We recommend that any website that is going to allow for, or collect registration information from users (virtually any e-community) follow these guidelines:

• Have a stated privacy policy with a link to it on your home page.
• Require acknowledgement of the privacy policy during registration.
• Do not collect any profile information that would indicate age.
• Allow users to review and change their profile information. 
• Include the ability to opt-out of future communication in all e-mails and newsletters.
• Establish a DMCA agent and display a related notice on your home page.          

Consumer privacy on the Internet has been predominately based on industry self-regulation in the US. The FTC had previously only issued suggested guidelines regarding the collection of personally identified information.  These fair infromation practice principles were outlined in a 1998 congressional report, and reviewed again in a 2000 congressional report. (Click here to see report). The suggested practices are based on a doctrine of informed consent with industry self-regulation.

The Children’s Online Privacy and Protection Act, (COPPA) effective April 2000, defines specific rules for website operators that collect personal information from children under 13 years of age.  Enforcement authority was provided to the FTC (Federal Trade Commission).  The act applies to commercial websites and online services that are either directed toward children under the age of 13, or general audience websites that have actual knowledge they are collecting personal information from children.  

An important law for any website owner or operator to be aware of is the DMCA (Digital Millennium Copyright Act).  This law basically provides website owners and operators with a safe harbor from claims of copyright infringement over their website content. This means you are protected from lawsuits regarding copyright infringements if someone posts protected material on your website.

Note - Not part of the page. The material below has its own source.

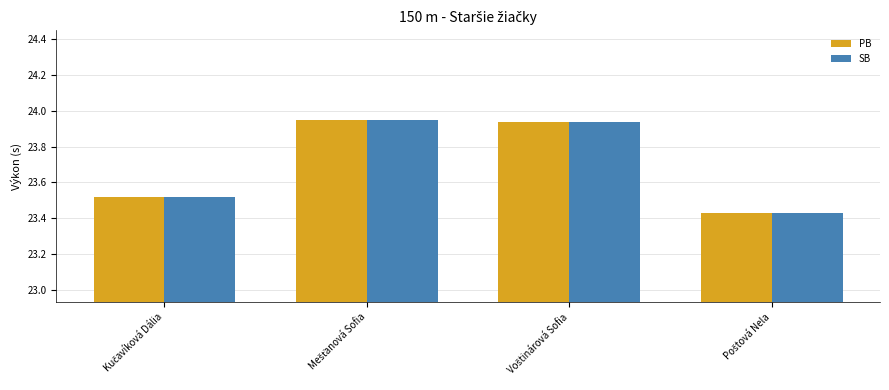

At how many categories does at least one series exceed 23?

4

This is a particularly critical issue for websites that allow content from community members, as you don’t know if what you are getting original material or not. It is also applicable for individual bloggers who may inadvertently include copyrighted material and/or images in their content.

The CAN-SPAM (Controlling the Assault of Non-Solicited Pornography And Marketing) Act, passed in 2003, established national standards for sending commercial e-mails and provided enforcement jurisdiction to the Federal Trade Commission.  The act does not apply to just bulk e-mails but to all e-mail messages.  The bill also exempts “transactional or relationship messages” and permits e-mail marketers to send unsolicited e-mails as long as they adhere to 3 basics types of compliance. 

In the absence of general privacy laws in the US, there have been several industry specific laws passed which may have bearing on websites and Internet activities related to certain applications.  Discussion is beyond the intent of this section, but they are listed for purposes of general information. This list is not inclusive.

HIPPA - Health Care Information Portability and Privacy Act -  Addresses issues related to electronic personal health information data.

Gramm-Leach-Bliley Act -  Addresses privacy related to personal financial information.  

FERPA - Family Educational Rights and Privacy Act -  Addresses privacy related to personal educational records.